13. The tenant’s personal goods
These remain the property of the tenant and may not be disposed of without reasonable cause. However, left food, soiled clothing and bed linen can be bagged up and taken to the local tip together with damaged and broken furniture and effects. Items in good useable condition should be listed and stored for a period of two to three months dependent on size and value. Eventual disposal rarely brings any reward, but proceeds of sale, if any, can be offset against sums due from the tenant. Local charities will often collect unwanted but useful items free of charge. Mail should be marked RTS in bold letters with the words GONE AWAY, ADDRESS UNKNOWN written boldly on the envelope in capital letters. Direct mail and free newspapers are best placed in a waste paper bin and removed from the property before cleaning and refurbishment. A pile of unwanted mail on the inside doormat is a real disincentive to potential new tenants viewing the property.
14. Reducing the problem
Tracing a defaulting tenant and checking whether abandonment has taken place is easier if a full set of information is obtained from the tenant as part of the pre-tenancy and referencing process and should include all of the following, in addition to referees’ names and addresses and telephone numbers.

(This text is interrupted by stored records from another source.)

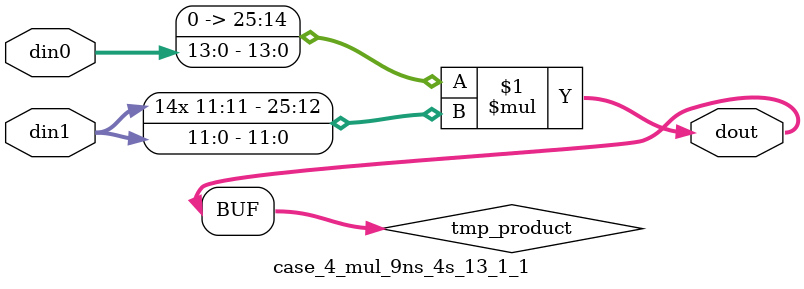
<source format=v>

`timescale 1 ns / 1 ps

 (* use_dsp = "no" *)  module case_4_mul_9ns_4s_13_1_1(din0, din1, dout);
parameter ID = 1;
parameter NUM_STAGE = 0;
parameter din0_WIDTH = 14;
parameter din1_WIDTH = 12;
parameter dout_WIDTH = 26;

input [din0_WIDTH - 1 : 0] din0; 
input [din1_WIDTH - 1 : 0] din1; 
output [dout_WIDTH - 1 : 0] dout;

wire signed [dout_WIDTH - 1 : 0] tmp_product;

























assign tmp_product = $signed({1'b0, din0}) * $signed(din1);










assign dout = tmp_product;





















endmodule

</source>
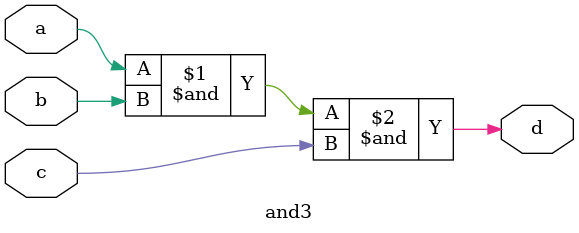
<source format=v>
module and3(a,b,c,d);
	input a,b,c;
	output d;
	assign d = a&b&c;
endmodule

</source>
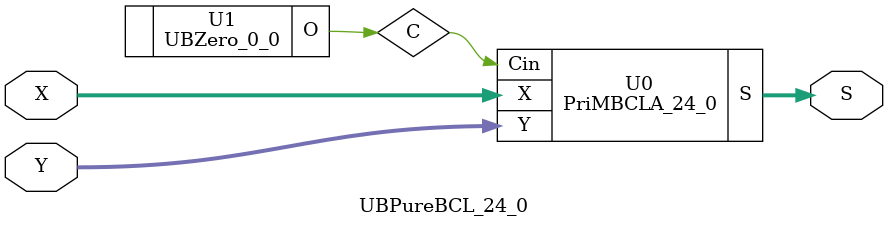
<source format=v>
/*----------------------------------------------------------------------------
  Copyright (c) 2021 Homma laboratory. All rights reserved.

  Top module: UBBCL_24_0_24_0

  Operand-1 length: 25
  Operand-2 length: 25
  Two-operand addition algorithm: Block carry look-ahead adder
----------------------------------------------------------------------------*/

module GPGenerator(Go, Po, A, B);
  output Go;
  output Po;
  input A;
  input B;
  assign Go = A & B;
  assign Po = A ^ B;
endmodule

module BCLAU_4(Go, Po, G, P, Cin);
  output Go;
  output Po;
  input Cin;
  input [3:0] G;
  input [3:0] P;
  assign Po = P[0] & P[1] & P[2] & P[3];
  assign Go = G[3] | ( P[3] & G[2] ) | ( P[3] & P[2] & G[1] ) | ( P[3] & P[2] & P[1] & G[0] );
endmodule

module BCLAlU_4(Go, Po, S, X, Y, Cin);
  output Go;
  output Po;
  output [3:0] S;
  input Cin;
  input [3:0] X;
  input [3:0] Y;
  wire [3:1] C;
  wire [3:0] G;
  wire [3:0] P;
  assign C[1] = G[0] | ( P[0] & Cin );
  assign C[2] = G[1] | ( P[1] & C[1] );
  assign C[3] = G[2] | ( P[2] & C[2] );
  assign S[0] = P[0] ^ Cin;
  assign S[1] = P[1] ^ C[1];
  assign S[2] = P[2] ^ C[2];
  assign S[3] = P[3] ^ C[3];
  GPGenerator U0 (G[0], P[0], X[0], Y[0]);
  GPGenerator U1 (G[1], P[1], X[1], Y[1]);
  GPGenerator U2 (G[2], P[2], X[2], Y[2]);
  GPGenerator U3 (G[3], P[3], X[3], Y[3]);
  BCLAU_4 U4 (Go, Po, G, P, Cin);
endmodule

module BCLAlU_1(Go, Po, S, X, Y, Cin);
  output Go;
  output Po;
  output S;
  input Cin;
  input X;
  input Y;
  wire W;
  assign S = W ^ Cin;
  assign Po = W;
  GPGenerator U0 (Go, W, X, Y);
endmodule

module BCLAU_3(Go, Po, G, P, Cin);
  output Go;
  output Po;
  input Cin;
  input [2:0] G;
  input [2:0] P;
  assign Po = P[0] & P[1] & P[2];
  assign Go = G[2] | ( P[2] & G[1] ) | ( P[2] & P[1] & G[0] );
endmodule

module PriMBCLA_24_0(S, X, Y, Cin);
  output [25:0] S;
  input Cin;
  input [24:0] X;
  input [24:0] Y;
  wire [6:0] C1;
  wire [1:0] C2;
  wire [6:0] G1;
  wire [1:0] G2;
  wire [6:0] P1;
  wire [1:0] P2;
  assign C1[0] = C2[0];
  assign C1[1] = G1[0] | ( P1[0] & C1[0] );
  assign C1[2] = G1[1] | ( P1[1] & C1[1] );
  assign C1[3] = G1[2] | ( P1[2] & C1[2] );
  assign C1[4] = C2[1];
  assign C1[5] = G1[4] | ( P1[4] & C1[4] );
  assign C1[6] = G1[5] | ( P1[5] & C1[5] );
  assign C2[0] = Cin;
  assign C2[1] = G2[0] | ( P2[0] & C2[0] );
  assign S[25] = G2[1] | ( P2[1] & C2[1] );
  BCLAlU_4 U0 (G1[0], P1[0], S[3:0], X[3:0], Y[3:0], C1[0]);
  BCLAlU_4 U1 (G1[1], P1[1], S[7:4], X[7:4], Y[7:4], C1[1]);
  BCLAlU_4 U2 (G1[2], P1[2], S[11:8], X[11:8], Y[11:8], C1[2]);
  BCLAlU_4 U3 (G1[3], P1[3], S[15:12], X[15:12], Y[15:12], C1[3]);
  BCLAlU_4 U4 (G1[4], P1[4], S[19:16], X[19:16], Y[19:16], C1[4]);
  BCLAlU_4 U5 (G1[5], P1[5], S[23:20], X[23:20], Y[23:20], C1[5]);
  BCLAlU_1 U6 (G1[6], P1[6], S[24], X[24], Y[24], C1[6]);
  BCLAU_4 U7 (G2[0], P2[0], G1[3:0], P1[3:0], C2[0]);
  BCLAU_3 U8 (G2[1], P2[1], G1[6:4], P1[6:4], C2[1]);
endmodule

module UBZero_0_0(O);
  output [0:0] O;
  assign O[0] = 0;
endmodule

module UBBCL_24_0_24_0 (S, X, Y);
  output [25:0] S;
  input [24:0] X;
  input [24:0] Y;
  UBPureBCL_24_0 U0 (S[25:0], X[24:0], Y[24:0]);
endmodule

module UBPureBCL_24_0 (S, X, Y);
  output [25:0] S;
  input [24:0] X;
  input [24:0] Y;
  wire C;
  PriMBCLA_24_0 U0 (S, X, Y, C);
  UBZero_0_0 U1 (C);
endmodule


</source>
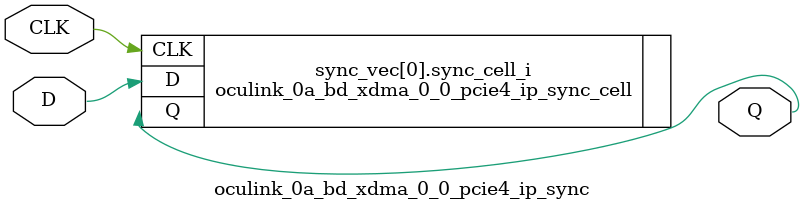
<source format=v>

`timescale 1ps / 1ps

(* DowngradeIPIdentifiedWarnings = "yes" *)
module oculink_0a_bd_xdma_0_0_pcie4_ip_sync #
(
    parameter integer WIDTH = 1, 
    parameter integer STAGE = 3
)
(
    //-------------------------------------------------------------------------- 
    //  Input Ports
    //-------------------------------------------------------------------------- 
    input                               CLK,
    input       [WIDTH-1:0]             D,
    
    //-------------------------------------------------------------------------- 
    //  Output Ports
    //-------------------------------------------------------------------------- 
    output      [WIDTH-1:0]             Q
);                                                        



//--------------------------------------------------------------------------------------------------
//  Generate Synchronizer - Begin
//--------------------------------------------------------------------------------------------------
genvar i;

generate for (i=0; i<WIDTH; i=i+1) 

    begin : sync_vec

    //----------------------------------------------------------------------
    //  Synchronizer
    //----------------------------------------------------------------------
    oculink_0a_bd_xdma_0_0_pcie4_ip_sync_cell #
    (
        .STAGE                          (STAGE)
    )    
    sync_cell_i
    (
        //------------------------------------------------------------------
        //  Input Ports
        //------------------------------------------------------------------
        .CLK                            (CLK),
        .D                              (D[i]),

        //------------------------------------------------------------------
        //  Output Ports
        //------------------------------------------------------------------
        .Q                              (Q[i])
    );
 
    end   
      
endgenerate 
//--------------------------------------------------------------------------------------------------
//  Generate - End
//--------------------------------------------------------------------------------------------------



endmodule

</source>
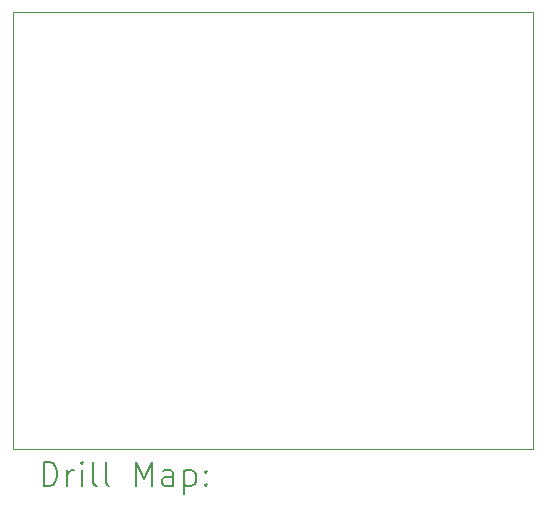
<source format=gbr>
%TF.GenerationSoftware,KiCad,Pcbnew,8.0.1*%
%TF.CreationDate,2024-11-30T19:41:01+00:00*%
%TF.ProjectId,Heating Element,48656174-696e-4672-9045-6c656d656e74,1*%
%TF.SameCoordinates,Original*%
%TF.FileFunction,Drillmap*%
%TF.FilePolarity,Positive*%
%FSLAX45Y45*%
G04 Gerber Fmt 4.5, Leading zero omitted, Abs format (unit mm)*
G04 Created by KiCad (PCBNEW 8.0.1) date 2024-11-30 19:41:01*
%MOMM*%
%LPD*%
G01*
G04 APERTURE LIST*
%ADD10C,0.050000*%
%ADD11C,0.200000*%
G04 APERTURE END LIST*
D10*
X9567500Y-7737500D02*
X13967500Y-7737500D01*
X13967500Y-11437500D01*
X9567500Y-11437500D01*
X9567500Y-7737500D01*
D11*
X9825777Y-11751484D02*
X9825777Y-11551484D01*
X9825777Y-11551484D02*
X9873396Y-11551484D01*
X9873396Y-11551484D02*
X9901967Y-11561008D01*
X9901967Y-11561008D02*
X9921015Y-11580055D01*
X9921015Y-11580055D02*
X9930539Y-11599103D01*
X9930539Y-11599103D02*
X9940063Y-11637198D01*
X9940063Y-11637198D02*
X9940063Y-11665769D01*
X9940063Y-11665769D02*
X9930539Y-11703865D01*
X9930539Y-11703865D02*
X9921015Y-11722912D01*
X9921015Y-11722912D02*
X9901967Y-11741960D01*
X9901967Y-11741960D02*
X9873396Y-11751484D01*
X9873396Y-11751484D02*
X9825777Y-11751484D01*
X10025777Y-11751484D02*
X10025777Y-11618150D01*
X10025777Y-11656246D02*
X10035301Y-11637198D01*
X10035301Y-11637198D02*
X10044824Y-11627674D01*
X10044824Y-11627674D02*
X10063872Y-11618150D01*
X10063872Y-11618150D02*
X10082920Y-11618150D01*
X10149586Y-11751484D02*
X10149586Y-11618150D01*
X10149586Y-11551484D02*
X10140063Y-11561008D01*
X10140063Y-11561008D02*
X10149586Y-11570531D01*
X10149586Y-11570531D02*
X10159110Y-11561008D01*
X10159110Y-11561008D02*
X10149586Y-11551484D01*
X10149586Y-11551484D02*
X10149586Y-11570531D01*
X10273396Y-11751484D02*
X10254348Y-11741960D01*
X10254348Y-11741960D02*
X10244824Y-11722912D01*
X10244824Y-11722912D02*
X10244824Y-11551484D01*
X10378158Y-11751484D02*
X10359110Y-11741960D01*
X10359110Y-11741960D02*
X10349586Y-11722912D01*
X10349586Y-11722912D02*
X10349586Y-11551484D01*
X10606729Y-11751484D02*
X10606729Y-11551484D01*
X10606729Y-11551484D02*
X10673396Y-11694341D01*
X10673396Y-11694341D02*
X10740063Y-11551484D01*
X10740063Y-11551484D02*
X10740063Y-11751484D01*
X10921015Y-11751484D02*
X10921015Y-11646722D01*
X10921015Y-11646722D02*
X10911491Y-11627674D01*
X10911491Y-11627674D02*
X10892444Y-11618150D01*
X10892444Y-11618150D02*
X10854348Y-11618150D01*
X10854348Y-11618150D02*
X10835301Y-11627674D01*
X10921015Y-11741960D02*
X10901967Y-11751484D01*
X10901967Y-11751484D02*
X10854348Y-11751484D01*
X10854348Y-11751484D02*
X10835301Y-11741960D01*
X10835301Y-11741960D02*
X10825777Y-11722912D01*
X10825777Y-11722912D02*
X10825777Y-11703865D01*
X10825777Y-11703865D02*
X10835301Y-11684817D01*
X10835301Y-11684817D02*
X10854348Y-11675293D01*
X10854348Y-11675293D02*
X10901967Y-11675293D01*
X10901967Y-11675293D02*
X10921015Y-11665769D01*
X11016253Y-11618150D02*
X11016253Y-11818150D01*
X11016253Y-11627674D02*
X11035301Y-11618150D01*
X11035301Y-11618150D02*
X11073396Y-11618150D01*
X11073396Y-11618150D02*
X11092444Y-11627674D01*
X11092444Y-11627674D02*
X11101967Y-11637198D01*
X11101967Y-11637198D02*
X11111491Y-11656246D01*
X11111491Y-11656246D02*
X11111491Y-11713388D01*
X11111491Y-11713388D02*
X11101967Y-11732436D01*
X11101967Y-11732436D02*
X11092444Y-11741960D01*
X11092444Y-11741960D02*
X11073396Y-11751484D01*
X11073396Y-11751484D02*
X11035301Y-11751484D01*
X11035301Y-11751484D02*
X11016253Y-11741960D01*
X11197205Y-11732436D02*
X11206729Y-11741960D01*
X11206729Y-11741960D02*
X11197205Y-11751484D01*
X11197205Y-11751484D02*
X11187682Y-11741960D01*
X11187682Y-11741960D02*
X11197205Y-11732436D01*
X11197205Y-11732436D02*
X11197205Y-11751484D01*
X11197205Y-11627674D02*
X11206729Y-11637198D01*
X11206729Y-11637198D02*
X11197205Y-11646722D01*
X11197205Y-11646722D02*
X11187682Y-11637198D01*
X11187682Y-11637198D02*
X11197205Y-11627674D01*
X11197205Y-11627674D02*
X11197205Y-11646722D01*
M02*

</source>
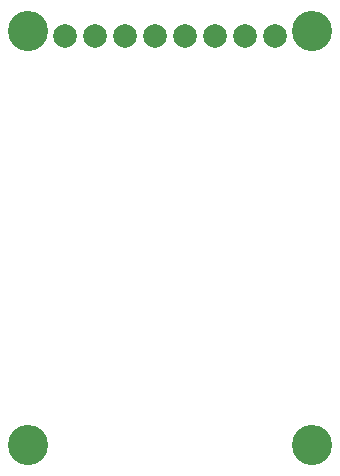
<source format=gts>
G04*
G04 #@! TF.GenerationSoftware,Altium Limited,Altium Designer,20.1.10 (176)*
G04*
G04 Layer_Color=8388736*
%FSLAX25Y25*%
%MOIN*%
G70*
G04*
G04 #@! TF.SameCoordinates,6CBB9ED5-C892-48F8-8F6F-D4B66391D099*
G04*
G04*
G04 #@! TF.FilePolarity,Negative*
G04*
G01*
G75*
%ADD10C,0.13398*%
%ADD11C,0.07887*%
D10*
X-8138Y7874D02*
D03*
X-102626D02*
D03*
Y145669D02*
D03*
X-8138D02*
D03*
D11*
X-90500Y144000D02*
D03*
X-80500D02*
D03*
X-60500D02*
D03*
X-50500D02*
D03*
X-40500D02*
D03*
X-30500D02*
D03*
X-20500D02*
D03*
X-70500D02*
D03*
M02*

</source>
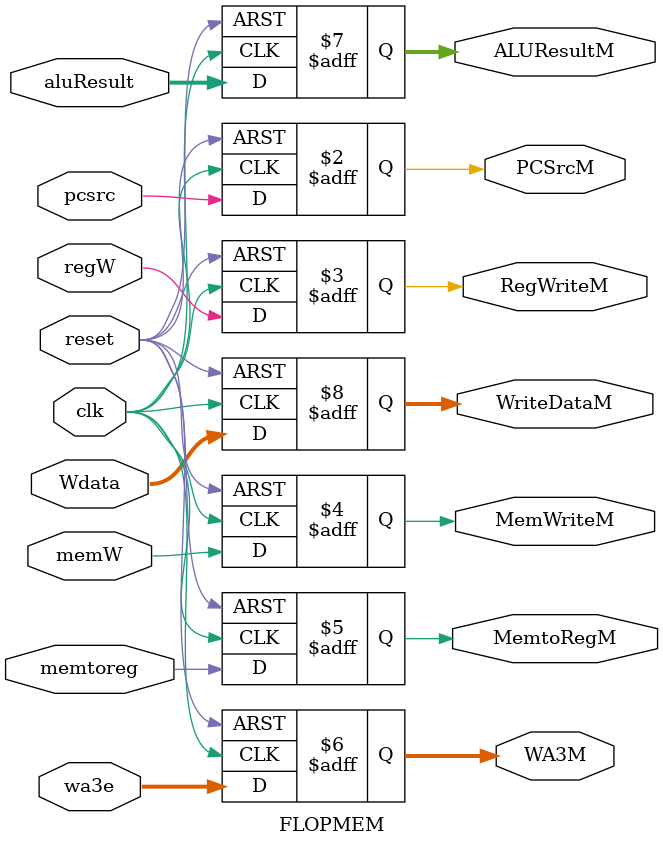
<source format=sv>
module FLOPMEM #(parameter WIDTH = 32)
					 (input logic clk, reset,
					  input logic [WIDTH-1:0] aluResult, Wdata, 
					  input logic [3:0] wa3e,
					  input logic pcsrc, regW, memW, memtoreg,
					 output logic PCSrcM, RegWriteM, MemWriteM, MemtoRegM,
					 output logic [3:0] WA3M,
					 output logic [WIDTH-1:0] ALUResultM, WriteDataM);
					
always_ff @(posedge clk, posedge reset)
	if (reset) begin
		PCSrcM <= 0;
		RegWriteM <= 0;
		MemWriteM <= 0;
		MemtoRegM <= 0;
		WA3M <= 0;
		ALUResultM <= 0;
		WriteDataM <= 0;
	end
	else begin
		PCSrcM <= pcsrc;
		RegWriteM <= regW;
		MemWriteM <= memW;
		MemtoRegM <= memtoreg;
		WA3M <= wa3e;
		ALUResultM <= aluResult;
		WriteDataM <= Wdata;
	end
	
endmodule

</source>
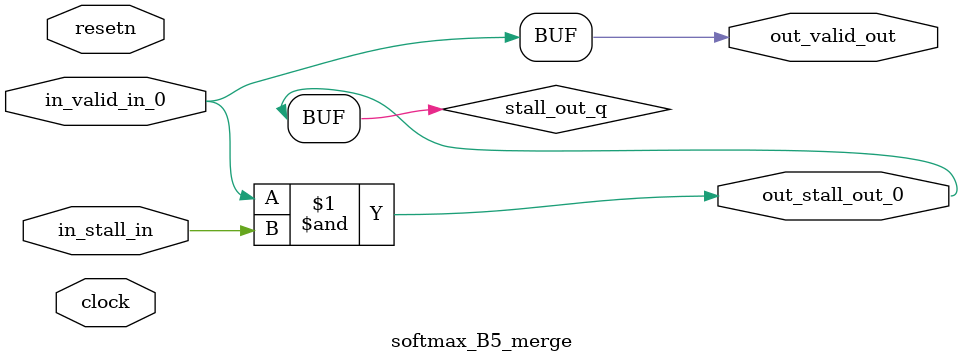
<source format=sv>



(* altera_attribute = "-name AUTO_SHIFT_REGISTER_RECOGNITION OFF; -name MESSAGE_DISABLE 10036; -name MESSAGE_DISABLE 10037; -name MESSAGE_DISABLE 14130; -name MESSAGE_DISABLE 14320; -name MESSAGE_DISABLE 15400; -name MESSAGE_DISABLE 14130; -name MESSAGE_DISABLE 10036; -name MESSAGE_DISABLE 12020; -name MESSAGE_DISABLE 12030; -name MESSAGE_DISABLE 12010; -name MESSAGE_DISABLE 12110; -name MESSAGE_DISABLE 14320; -name MESSAGE_DISABLE 13410; -name MESSAGE_DISABLE 113007; -name MESSAGE_DISABLE 10958" *)
module softmax_B5_merge (
    input wire [0:0] in_stall_in,
    input wire [0:0] in_valid_in_0,
    output wire [0:0] out_stall_out_0,
    output wire [0:0] out_valid_out,
    input wire clock,
    input wire resetn
    );

    wire [0:0] stall_out_q;


    // stall_out(LOGICAL,6)
    assign stall_out_q = in_valid_in_0 & in_stall_in;

    // out_stall_out_0(GPOUT,4)
    assign out_stall_out_0 = stall_out_q;

    // out_valid_out(GPOUT,5)
    assign out_valid_out = in_valid_in_0;

endmodule

</source>
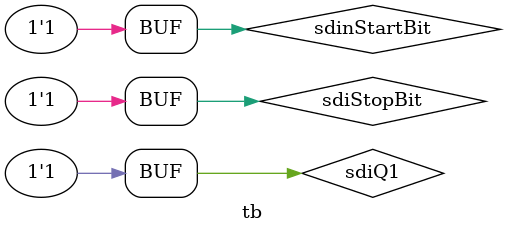
<source format=v>
`timescale 1 ns/1 ns

module tb;
    reg sdiStopBit   = 1'b0;
    reg sdinStartBit = 1'b0;
    reg sdiQ1        = 1'b0;

    wire sdiBusy;
    wire nFramer;
    wire sdiCompl;
    wire sdiD1;
    wire preSdiSet;
    wire noSdiErr;

    SERIN_PLA dut(.sdiStopBit(sdiStopBit), .sdinStartBit(sdinStartBit), .sdiQ1(sdiQ1), .sdiBusy(sdiBusy),
              .nFramer(nFramer), .sdiCompl(sdiCompl), .sdiD1(sdiD1), .preSdiSet(preSdiSet), .noSdiErr(noSdiErr));

    initial begin
    
    #5 {sdiQ1, sdiStopBit, sdinStartBit} = 3'b001;
    #5 {sdiQ1, sdiStopBit, sdinStartBit} = 3'b010;
    #5 {sdiQ1, sdiStopBit, sdinStartBit} = 3'b011;
    #5 {sdiQ1, sdiStopBit, sdinStartBit} = 3'b100;
    #5 {sdiQ1, sdiStopBit, sdinStartBit} = 3'b101;
    #5 {sdiQ1, sdiStopBit, sdinStartBit} = 3'b110;
    #5 {sdiQ1, sdiStopBit, sdinStartBit} = 3'b111;

    end
endmodule

</source>
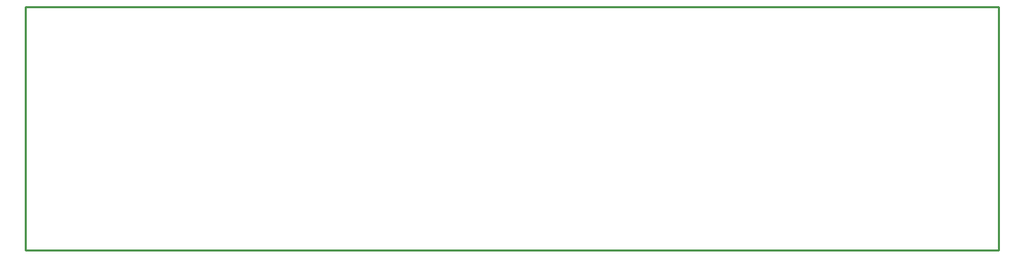
<source format=gko>
G04 Layer: BoardOutlineLayer*
G04 EasyEDA v6.5.40, 2024-02-02 10:37:13*
G04 a77a6519c85945819b4ef728552386b2,10*
G04 Gerber Generator version 0.2*
G04 Scale: 100 percent, Rotated: No, Reflected: No *
G04 Dimensions in millimeters *
G04 leading zeros omitted , absolute positions ,4 integer and 5 decimal *
%FSLAX45Y45*%
%MOMM*%

%ADD10C,0.2540*%
D10*
X12700Y3009900D02*
G01*
X12012675Y3009900D01*
X12012675Y9905D01*
X12700Y9905D01*
X12700Y3009900D01*

%LPD*%
M02*

</source>
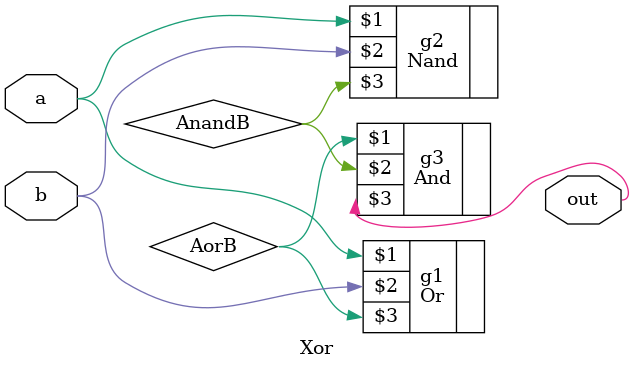
<source format=v>
module Xor(input a, b, output out);
  // your code here
  Or g1(a, b, AorB);
  Nand g2(a, b, AnandB);
  And g3(AorB, AnandB, out);

endmodule

</source>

• Next of kin (2), family members, not friends’ addresses, telephone numbers and relationships
• Full details of employers, department head name and telephone number with course and tutor details for students
• Car; make, model, colour, registration number; details of finance company if applicable
• NHI number
• Photograph of passport and driving licence Any tracing agent provided with this information should be able to find the defaulter within 14 days.
15. Where do they go?
Rarely very far, those who move away long distances or go abroad almost always return to their home territory within a few months or at the most after a year. So keep a look out!
16. What do they leave behind?
Furniture and personal effects are common currency. What kind of relationship breakdown leaves children’s toys, clothes, cot and pram in an abandoned home? Fish are awkward to move and dogs are, sadly, abandoned or turned loose. One of Practitioner’s pet cats was one of two tiny kittens left without food and water in a flat that was found beautifully clean but totally empty after the keys were put through the agent’s office letter box over a weekend.
Abandonments are cost and trouble to landlords and agents; but it should be remembered that each instance isn’t necessarily a cynical skipping of rent obligations; it usually represents a personal tragedy, the loss of a home that was once a place of love, hope and ambition.